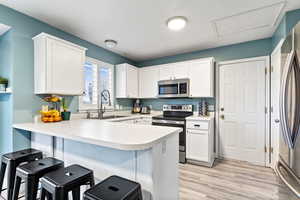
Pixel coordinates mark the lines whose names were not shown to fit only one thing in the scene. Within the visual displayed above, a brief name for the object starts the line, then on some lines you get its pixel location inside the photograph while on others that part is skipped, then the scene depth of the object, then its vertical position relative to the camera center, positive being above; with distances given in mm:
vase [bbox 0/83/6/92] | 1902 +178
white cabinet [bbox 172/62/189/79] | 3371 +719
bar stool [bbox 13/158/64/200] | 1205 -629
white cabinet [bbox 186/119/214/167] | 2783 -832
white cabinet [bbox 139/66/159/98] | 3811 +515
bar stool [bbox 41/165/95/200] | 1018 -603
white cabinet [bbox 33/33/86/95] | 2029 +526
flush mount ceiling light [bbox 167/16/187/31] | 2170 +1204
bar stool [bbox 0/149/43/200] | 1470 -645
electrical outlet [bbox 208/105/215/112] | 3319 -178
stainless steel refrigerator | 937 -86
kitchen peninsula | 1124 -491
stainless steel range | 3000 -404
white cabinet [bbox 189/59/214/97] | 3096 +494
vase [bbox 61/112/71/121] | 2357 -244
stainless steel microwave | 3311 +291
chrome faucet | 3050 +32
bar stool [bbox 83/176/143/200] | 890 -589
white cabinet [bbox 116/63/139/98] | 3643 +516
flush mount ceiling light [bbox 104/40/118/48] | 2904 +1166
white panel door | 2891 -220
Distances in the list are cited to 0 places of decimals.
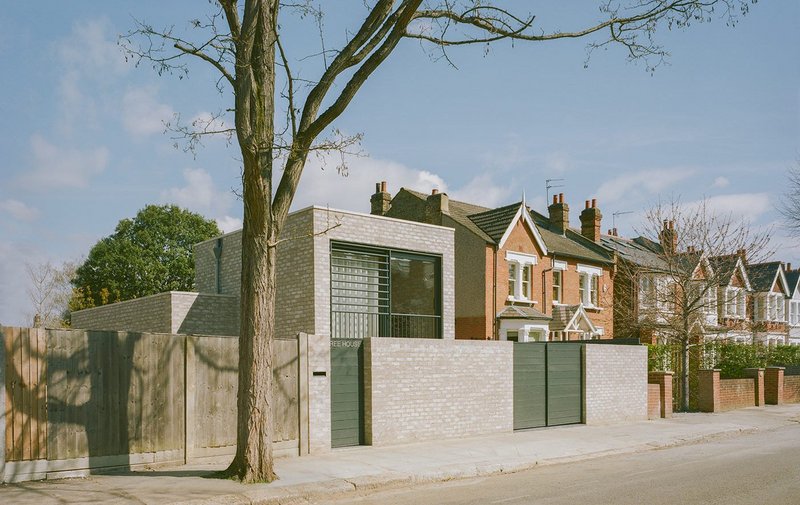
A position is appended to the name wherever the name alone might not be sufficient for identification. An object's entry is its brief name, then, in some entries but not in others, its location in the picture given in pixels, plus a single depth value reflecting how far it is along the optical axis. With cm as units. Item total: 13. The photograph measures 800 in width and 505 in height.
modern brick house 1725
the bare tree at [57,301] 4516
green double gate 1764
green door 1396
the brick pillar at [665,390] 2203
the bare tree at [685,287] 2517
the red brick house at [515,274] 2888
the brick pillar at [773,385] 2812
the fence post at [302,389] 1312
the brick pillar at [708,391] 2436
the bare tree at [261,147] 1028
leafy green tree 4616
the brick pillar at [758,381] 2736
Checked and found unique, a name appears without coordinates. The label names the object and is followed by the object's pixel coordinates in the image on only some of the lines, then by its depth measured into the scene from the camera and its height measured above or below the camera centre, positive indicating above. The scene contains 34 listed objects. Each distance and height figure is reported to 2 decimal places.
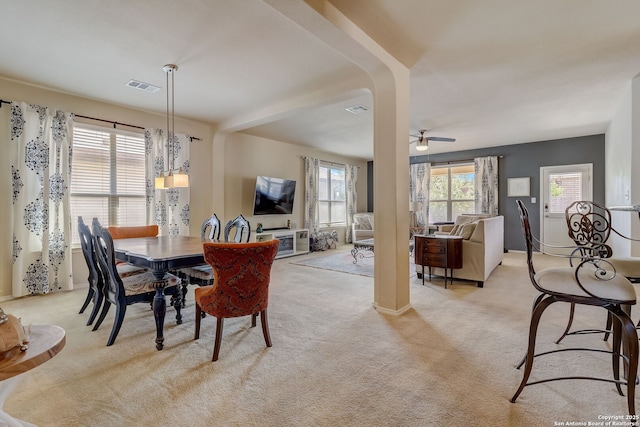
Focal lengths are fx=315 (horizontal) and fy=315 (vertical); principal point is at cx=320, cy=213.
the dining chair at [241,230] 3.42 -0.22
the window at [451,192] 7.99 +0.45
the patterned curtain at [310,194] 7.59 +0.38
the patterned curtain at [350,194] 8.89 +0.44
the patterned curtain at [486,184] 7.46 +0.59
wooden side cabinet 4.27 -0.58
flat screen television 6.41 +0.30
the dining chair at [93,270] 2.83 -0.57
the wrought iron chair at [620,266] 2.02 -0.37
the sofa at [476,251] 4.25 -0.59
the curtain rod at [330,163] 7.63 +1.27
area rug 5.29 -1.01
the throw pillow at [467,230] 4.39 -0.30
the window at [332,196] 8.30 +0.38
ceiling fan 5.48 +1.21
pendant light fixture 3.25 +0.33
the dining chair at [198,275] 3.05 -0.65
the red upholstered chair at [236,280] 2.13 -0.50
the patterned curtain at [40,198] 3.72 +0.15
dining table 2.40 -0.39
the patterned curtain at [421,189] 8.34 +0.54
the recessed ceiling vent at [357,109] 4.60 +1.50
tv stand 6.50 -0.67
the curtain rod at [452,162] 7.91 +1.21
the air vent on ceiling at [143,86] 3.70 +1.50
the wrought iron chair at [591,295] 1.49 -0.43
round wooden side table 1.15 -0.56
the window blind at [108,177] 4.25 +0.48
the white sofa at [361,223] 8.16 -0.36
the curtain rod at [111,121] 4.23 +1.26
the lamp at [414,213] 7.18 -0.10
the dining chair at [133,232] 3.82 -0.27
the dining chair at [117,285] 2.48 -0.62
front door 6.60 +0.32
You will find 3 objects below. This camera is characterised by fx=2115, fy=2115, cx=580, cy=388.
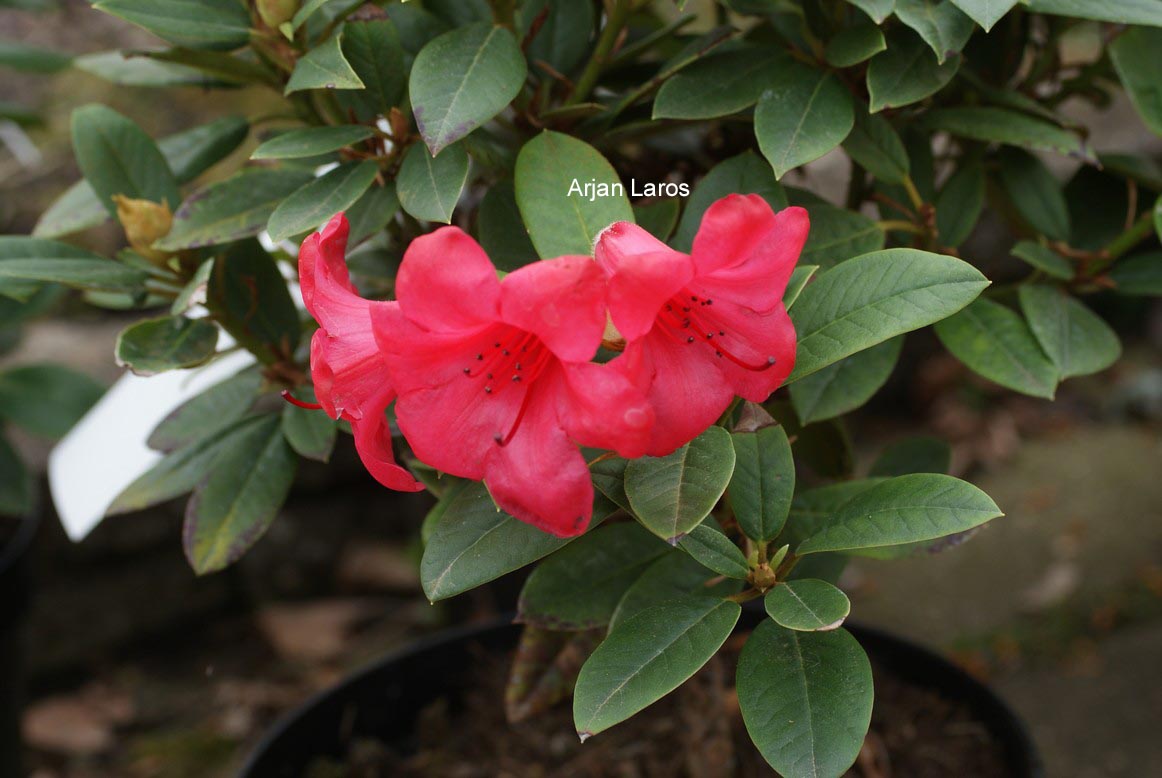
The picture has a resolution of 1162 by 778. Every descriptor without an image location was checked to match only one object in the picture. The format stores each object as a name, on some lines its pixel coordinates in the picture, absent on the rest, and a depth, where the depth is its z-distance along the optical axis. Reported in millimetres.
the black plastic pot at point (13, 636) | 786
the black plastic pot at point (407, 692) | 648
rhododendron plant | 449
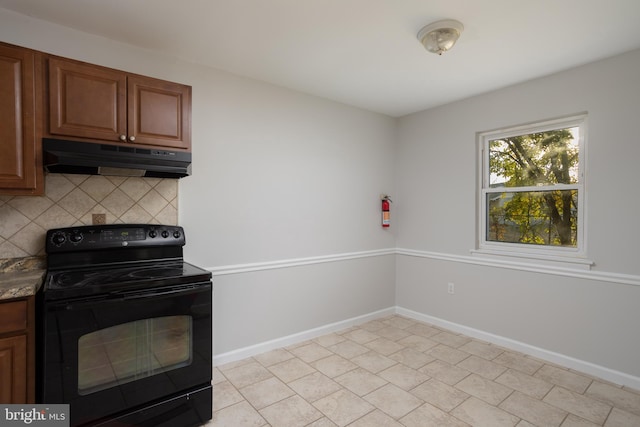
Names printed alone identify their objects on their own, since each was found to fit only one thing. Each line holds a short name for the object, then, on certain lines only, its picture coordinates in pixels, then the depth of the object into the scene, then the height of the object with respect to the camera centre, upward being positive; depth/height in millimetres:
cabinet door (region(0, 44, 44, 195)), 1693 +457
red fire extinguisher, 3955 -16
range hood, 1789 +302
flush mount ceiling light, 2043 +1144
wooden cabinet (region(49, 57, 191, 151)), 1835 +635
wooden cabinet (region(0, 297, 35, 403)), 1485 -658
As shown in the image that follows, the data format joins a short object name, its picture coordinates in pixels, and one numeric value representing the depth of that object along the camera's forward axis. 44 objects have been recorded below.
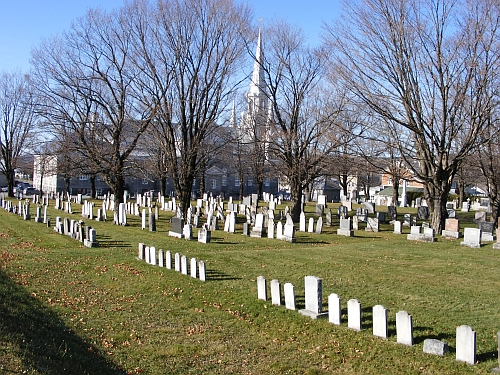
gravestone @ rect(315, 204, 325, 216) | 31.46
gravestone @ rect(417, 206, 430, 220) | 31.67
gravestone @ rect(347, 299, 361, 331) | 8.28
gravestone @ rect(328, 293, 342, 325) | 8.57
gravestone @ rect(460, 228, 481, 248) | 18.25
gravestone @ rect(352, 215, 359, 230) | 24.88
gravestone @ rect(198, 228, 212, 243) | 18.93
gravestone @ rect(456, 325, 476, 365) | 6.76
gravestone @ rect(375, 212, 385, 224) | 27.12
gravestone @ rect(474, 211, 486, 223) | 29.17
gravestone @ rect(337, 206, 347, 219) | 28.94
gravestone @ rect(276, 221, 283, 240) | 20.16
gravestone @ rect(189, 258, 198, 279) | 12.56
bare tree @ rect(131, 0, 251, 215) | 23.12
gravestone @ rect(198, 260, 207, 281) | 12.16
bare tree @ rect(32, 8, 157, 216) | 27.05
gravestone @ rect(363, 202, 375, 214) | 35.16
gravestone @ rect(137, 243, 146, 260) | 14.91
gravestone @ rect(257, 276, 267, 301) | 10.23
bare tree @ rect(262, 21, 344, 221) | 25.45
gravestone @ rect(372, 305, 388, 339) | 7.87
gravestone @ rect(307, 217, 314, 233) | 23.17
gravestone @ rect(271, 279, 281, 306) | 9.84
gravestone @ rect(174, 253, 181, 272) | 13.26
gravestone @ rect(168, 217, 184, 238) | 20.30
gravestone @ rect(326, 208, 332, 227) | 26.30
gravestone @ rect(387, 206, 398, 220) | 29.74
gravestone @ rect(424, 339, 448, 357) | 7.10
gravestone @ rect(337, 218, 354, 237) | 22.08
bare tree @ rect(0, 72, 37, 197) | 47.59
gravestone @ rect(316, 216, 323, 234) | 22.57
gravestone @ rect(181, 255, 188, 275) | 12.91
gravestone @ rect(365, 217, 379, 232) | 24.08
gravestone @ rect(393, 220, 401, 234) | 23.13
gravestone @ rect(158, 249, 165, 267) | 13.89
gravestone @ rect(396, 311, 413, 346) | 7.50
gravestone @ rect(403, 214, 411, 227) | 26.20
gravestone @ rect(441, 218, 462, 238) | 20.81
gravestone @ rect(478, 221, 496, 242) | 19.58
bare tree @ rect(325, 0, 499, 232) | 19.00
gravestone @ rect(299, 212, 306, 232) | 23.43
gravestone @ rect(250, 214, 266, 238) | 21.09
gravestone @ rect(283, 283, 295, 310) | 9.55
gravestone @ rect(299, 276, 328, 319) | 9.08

########################################

> **PROBLEM TO SOLVE**
In how many lines of the material above does the word "dining" occur? Give the number and no other text.

> **RESPONSE AREA**
6